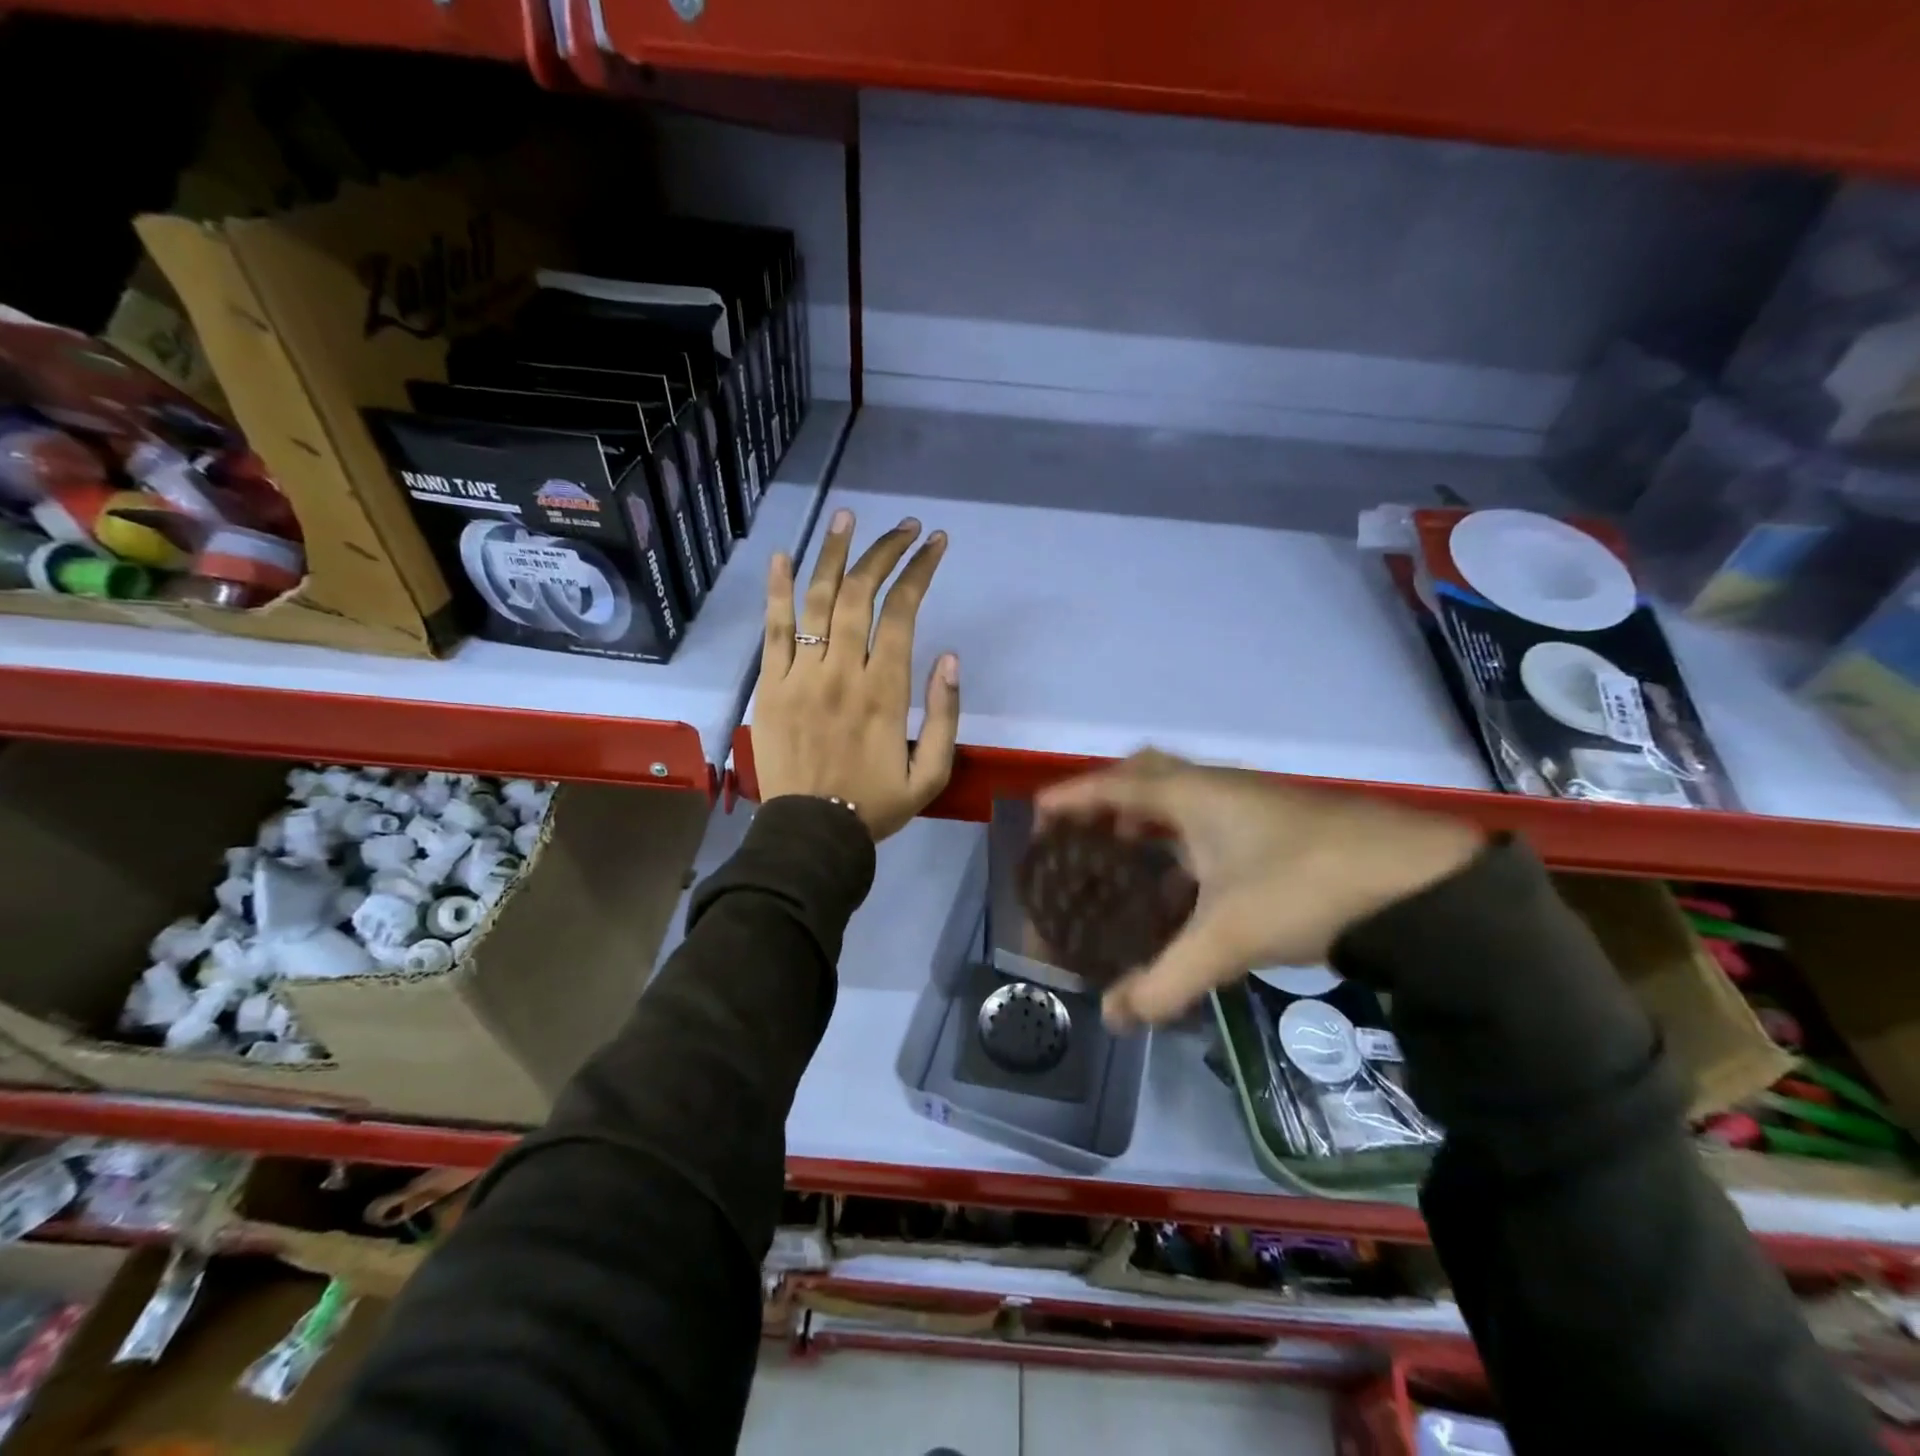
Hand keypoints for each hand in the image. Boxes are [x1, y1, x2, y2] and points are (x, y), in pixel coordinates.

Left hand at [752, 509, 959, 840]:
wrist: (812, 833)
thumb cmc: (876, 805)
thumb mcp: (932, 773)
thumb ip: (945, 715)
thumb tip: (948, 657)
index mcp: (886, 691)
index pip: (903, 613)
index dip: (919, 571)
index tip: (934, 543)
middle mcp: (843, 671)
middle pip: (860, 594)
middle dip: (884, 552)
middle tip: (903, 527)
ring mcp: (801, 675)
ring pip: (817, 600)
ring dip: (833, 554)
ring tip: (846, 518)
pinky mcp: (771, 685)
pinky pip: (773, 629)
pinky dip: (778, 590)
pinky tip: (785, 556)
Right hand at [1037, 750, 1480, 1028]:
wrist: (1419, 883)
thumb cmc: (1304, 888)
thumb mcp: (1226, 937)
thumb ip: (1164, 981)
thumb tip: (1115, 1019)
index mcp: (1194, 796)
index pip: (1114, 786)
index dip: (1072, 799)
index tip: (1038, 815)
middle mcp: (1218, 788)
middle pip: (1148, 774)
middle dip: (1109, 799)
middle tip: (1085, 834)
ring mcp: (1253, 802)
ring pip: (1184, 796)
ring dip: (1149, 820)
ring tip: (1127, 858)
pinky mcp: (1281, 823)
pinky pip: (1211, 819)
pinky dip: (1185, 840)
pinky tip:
◆ ◆ ◆ ◆ ◆
Work request >> Your answer must be the full listing, word for word, minus any images.

Result of this exercise >>
Hand keypoints for each hand in the image. Boxes are [x1, y1, x2, y2] and points are (x, y), in pixel coordinates.

Left hand at [752, 509, 959, 840]:
wrist: (812, 833)
thumb cmc: (876, 805)
thumb mcp: (932, 773)
thumb ip: (945, 715)
thumb tip: (948, 657)
index mcp: (886, 691)
index pip: (903, 613)
index dip: (919, 571)
index tip: (934, 543)
middle mcp: (843, 671)
middle pip: (860, 594)
middle dip: (884, 552)
middle tip: (903, 527)
ring mcp: (801, 675)
ring pip: (817, 600)
ring dip: (833, 554)
ring tip: (846, 518)
pinky mcp: (771, 685)
pinky pip: (773, 629)
pinky dip: (778, 590)
pinky tip: (785, 556)
Right hand at [1037, 750, 1480, 1028]:
wrist: (1419, 883)
thumb cmc: (1304, 888)
thumb mcp: (1226, 937)
thumb ip: (1164, 981)
thumb tip: (1115, 1019)
index mcp: (1194, 796)
index pip: (1114, 786)
index dip: (1072, 799)
index tip: (1038, 815)
middle mcp: (1218, 788)
middle pip: (1148, 774)
middle dip: (1109, 799)
middle tip: (1085, 834)
ring mcp: (1253, 802)
ring pip: (1184, 796)
ring dip: (1149, 820)
ring tip: (1127, 858)
pinky mcp: (1281, 823)
pinky pip: (1211, 819)
pinky dip: (1185, 840)
pinky tip:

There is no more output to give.